Accelerated Thermal Cycling: The Impact of Rate of Increase

ZeroFunGame · Nov 19, 2019

When ICs undergo accelerated testing via thermal cycling, wouldn't rate of temperature increase factor into the equation? For example, in Equation 4 in this pdf: http://www.issi.com/WW/pdf/semiconductor-reliability.pdf

The Temp Cycling Acceleration Factor is a function of Tmax,stress and Tmin,stress. Wouldn't this also be a function of the rate at which Tstress is increased? For example, if you thermal shock an IC from 0C to 100C in 1 second, it probably would have a different behavior than 0C to 100C in 1hr. Is this capture anywhere in the equation?

berkeman · Nov 19, 2019

My background is more in systems versus ICs; the thermal ramp rate definitely affects the results of reliability testing of systems, but I'm not so sure about ICs.

Based on "STRIFE" accelerated life testing developed by Hewlett Packard, the optimal ramp rate for system thermal cycle testing is around 10C/minute. If you go faster than that, you get false failures from the overstress. If you go slower than that, you may not catch all of the potential long-term reliability problems that this type of Accelerated Life Testing is trying to find.

Thermal testing of ICs is different, in my experience. The fabrication and packaging of ICs is a pretty well-known and controlled science, unless you are trying to qualify a new lead frame or a new IC package or something. Thermal ramp testing is mostly about electro-mechanical stresses, and not so much about circuit operation or lifetime.

High temperature testing is used in non-volatile memory reliability qualification, since leakage from storage gates ratios with temperature. But fast temperature ramps would not show up any design issues with flash memory that I'm aware of.

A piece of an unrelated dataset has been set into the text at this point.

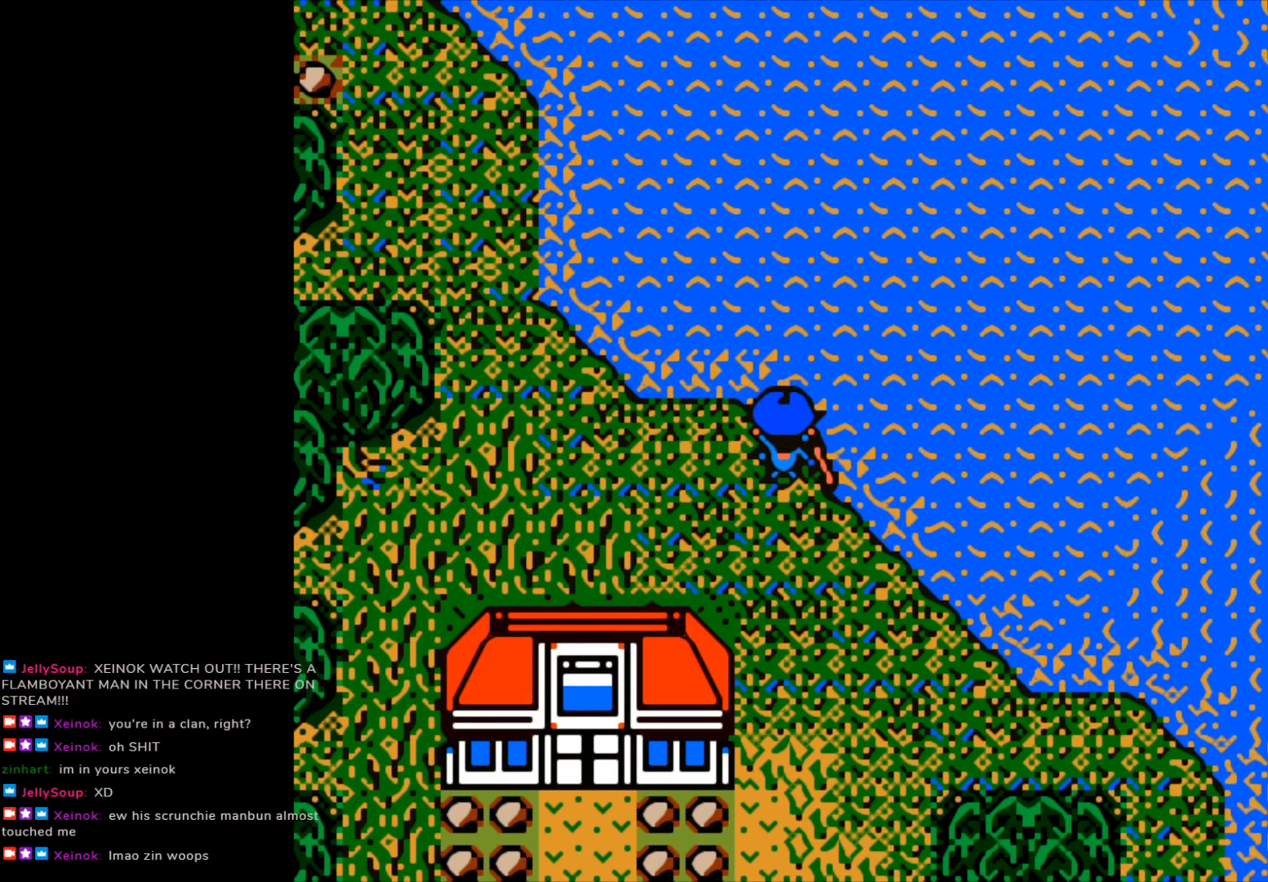
{"buttons": ["B"], "left_stick": "up-right", "events": []}
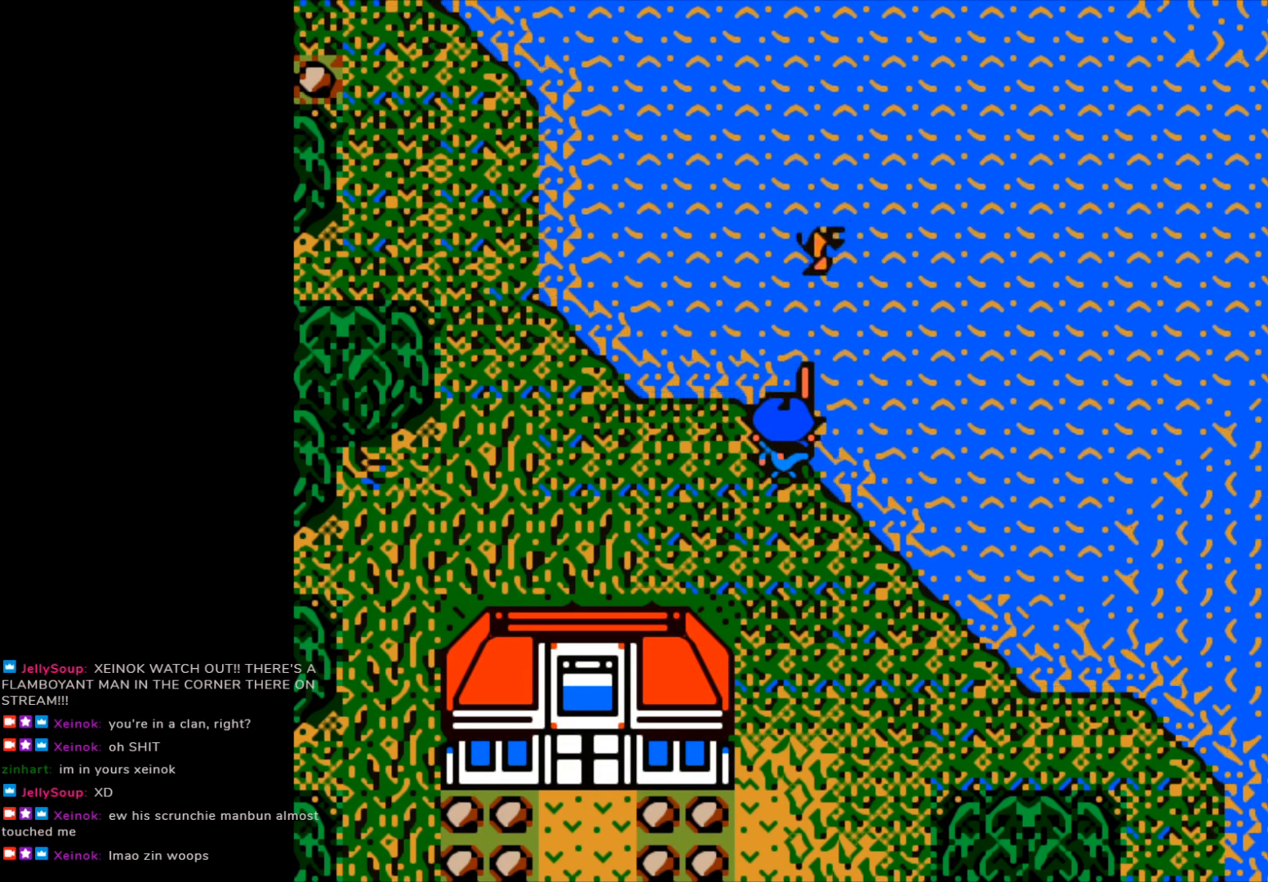
{"buttons": ["B"], "left_stick": "center", "events": [[300, "left_stick", "up"], [500, "left_stick", "center"]]}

ZeroFunGame · Nov 21, 2019

berkeman said:

My background is more in systems versus ICs; the thermal ramp rate definitely affects the results of reliability testing of systems, but I'm not so sure about ICs.

Based on "STRIFE" accelerated life testing developed by Hewlett Packard, the optimal ramp rate for system thermal cycle testing is around 10C/minute. If you go faster than that, you get false failures from the overstress. If you go slower than that, you may not catch all of the potential long-term reliability problems that this type of Accelerated Life Testing is trying to find.

Thermal testing of ICs is different, in my experience. The fabrication and packaging of ICs is a pretty well-known and controlled science, unless you are trying to qualify a new lead frame or a new IC package or something. Thermal ramp testing is mostly about electro-mechanical stresses, and not so much about circuit operation or lifetime.

High temperature testing is used in non-volatile memory reliability qualification, since leakage from storage gates ratios with temperature. But fast temperature ramps would not show up any design issues with flash memory that I'm aware of.

Thanks for the response! Would you happen to know of any links on STRIFE? Like a STRIFE handbook? There's sparse information from a quick google search.

Also, would you happen to know if there are equations that can be used to model the reliability (or accelerated lifetime) as a function of ramp time and dwell time at the peaks?

essenmein · Nov 21, 2019

Keep in mind I'm by no means an expert in cyclic fatigue issues.

My understanding of things like the coffin manson type reliability models is that you need to do a lot of testing with different parameters and then solve for the coefficients in the equation to build a reliability model, not the other way around. Ie short of some serious FEA tool with validated fatigue/creep models etc, I don't think you can just put numbers into an equation and get any sort of reasonable result. The equations we use are far more complicated, however I cannot share here because we have these standards under NDA, eg LV324.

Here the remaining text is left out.